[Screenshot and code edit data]
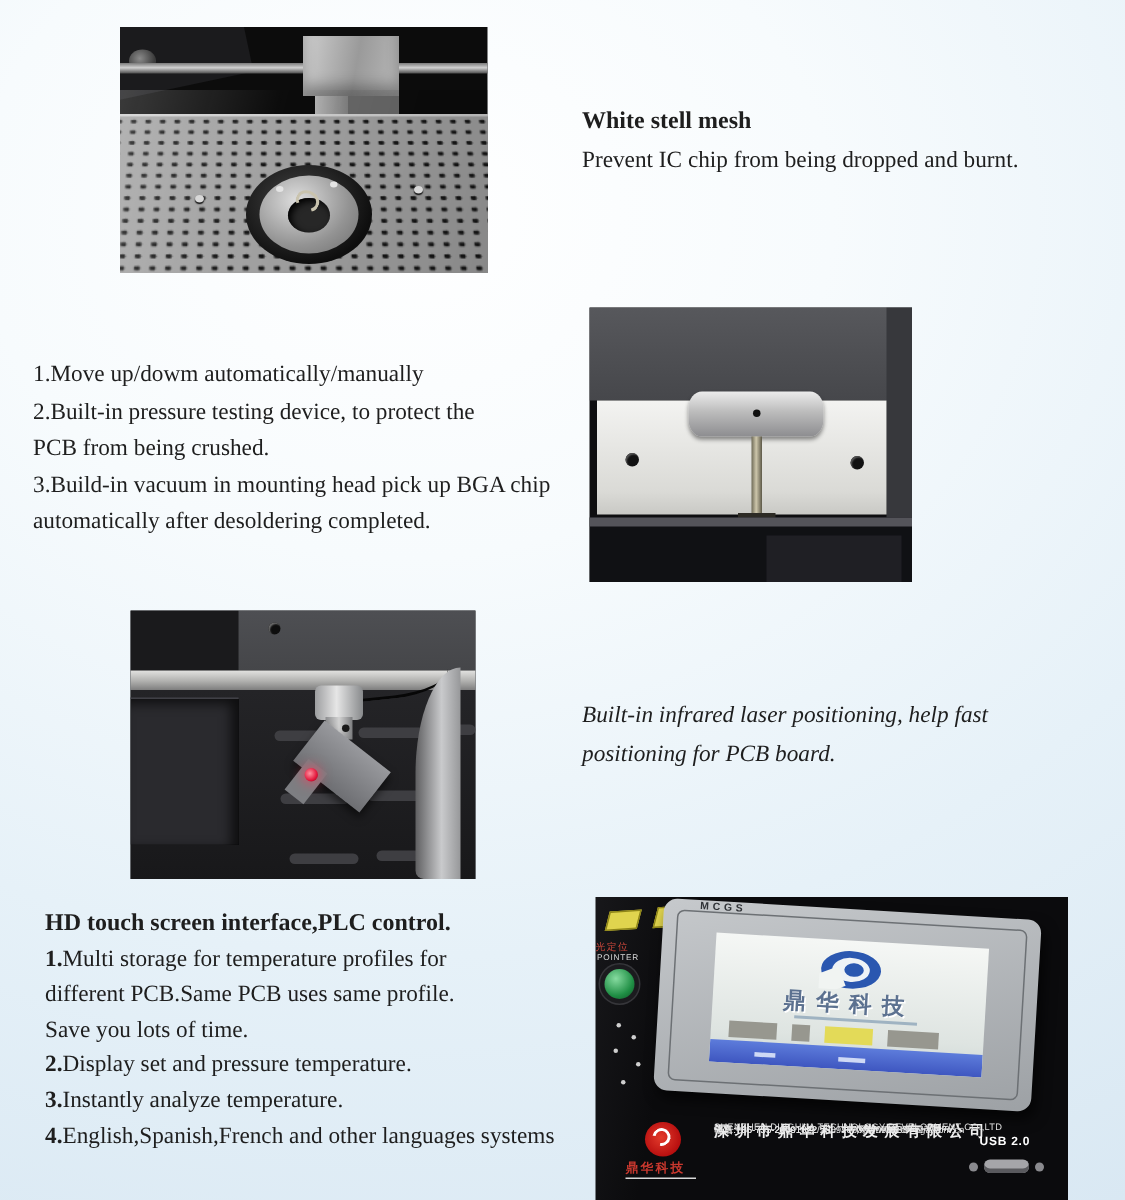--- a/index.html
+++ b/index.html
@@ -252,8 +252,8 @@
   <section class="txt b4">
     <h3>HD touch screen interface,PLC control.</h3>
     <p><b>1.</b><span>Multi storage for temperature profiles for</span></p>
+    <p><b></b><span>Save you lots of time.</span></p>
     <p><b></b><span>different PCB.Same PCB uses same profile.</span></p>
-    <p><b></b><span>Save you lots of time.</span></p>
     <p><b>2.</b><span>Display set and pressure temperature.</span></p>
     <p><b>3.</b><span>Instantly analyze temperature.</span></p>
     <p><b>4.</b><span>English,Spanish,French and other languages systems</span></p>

* [ABOUT THIS EXERCISE]: Repeat the lines above exactly, and keep every picture out.

* [EXPECTED ANSWER]:
--- a/index.html
+++ b/index.html
@@ -252,8 +252,8 @@
   <section class="txt b4">
     <h3>HD touch screen interface,PLC control.</h3>
     <p><b>1.</b><span>Multi storage for temperature profiles for</span></p>
+    <p><b></b><span>Save you lots of time.</span></p>
     <p><b></b><span>different PCB.Same PCB uses same profile.</span></p>
-    <p><b></b><span>Save you lots of time.</span></p>
     <p><b>2.</b><span>Display set and pressure temperature.</span></p>
     <p><b>3.</b><span>Instantly analyze temperature.</span></p>
     <p><b>4.</b><span>English,Spanish,French and other languages systems</span></p>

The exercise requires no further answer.